▸ Assignment
Examine each line of the data, and copy the ones containing "time".

▸ Stored data entries

:::::

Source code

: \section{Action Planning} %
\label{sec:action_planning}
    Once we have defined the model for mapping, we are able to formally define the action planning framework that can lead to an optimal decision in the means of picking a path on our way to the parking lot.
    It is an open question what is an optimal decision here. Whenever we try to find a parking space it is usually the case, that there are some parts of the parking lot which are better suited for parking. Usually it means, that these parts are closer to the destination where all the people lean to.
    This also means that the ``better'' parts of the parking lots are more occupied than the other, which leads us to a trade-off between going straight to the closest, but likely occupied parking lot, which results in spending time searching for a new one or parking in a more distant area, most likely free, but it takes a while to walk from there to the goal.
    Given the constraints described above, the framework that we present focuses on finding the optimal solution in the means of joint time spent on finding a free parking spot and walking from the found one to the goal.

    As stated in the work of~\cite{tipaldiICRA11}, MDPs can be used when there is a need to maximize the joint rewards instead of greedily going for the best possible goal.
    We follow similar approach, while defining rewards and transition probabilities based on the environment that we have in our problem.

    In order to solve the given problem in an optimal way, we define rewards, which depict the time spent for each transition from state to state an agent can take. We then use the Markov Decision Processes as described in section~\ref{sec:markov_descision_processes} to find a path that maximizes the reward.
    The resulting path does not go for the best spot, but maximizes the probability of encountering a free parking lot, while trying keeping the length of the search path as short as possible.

:::::

▸ Answer space
    This also means that the ``better'' parts of the parking lots are more occupied than the other, which leads us to a trade-off between going straight to the closest, but likely occupied parking lot, which results in spending time searching for a new one or parking in a more distant area, most likely free, but it takes a while to walk from there to the goal.
    Given the constraints described above, the framework that we present focuses on finding the optimal solution in the means of joint time spent on finding a free parking spot and walking from the found one to the goal.
    In order to solve the given problem in an optimal way, we define rewards, which depict the time spent for each transition from state to state an agent can take. We then use the Markov Decision Processes as described in section~\ref{sec:markov_descision_processes} to find a path that maximizes the reward.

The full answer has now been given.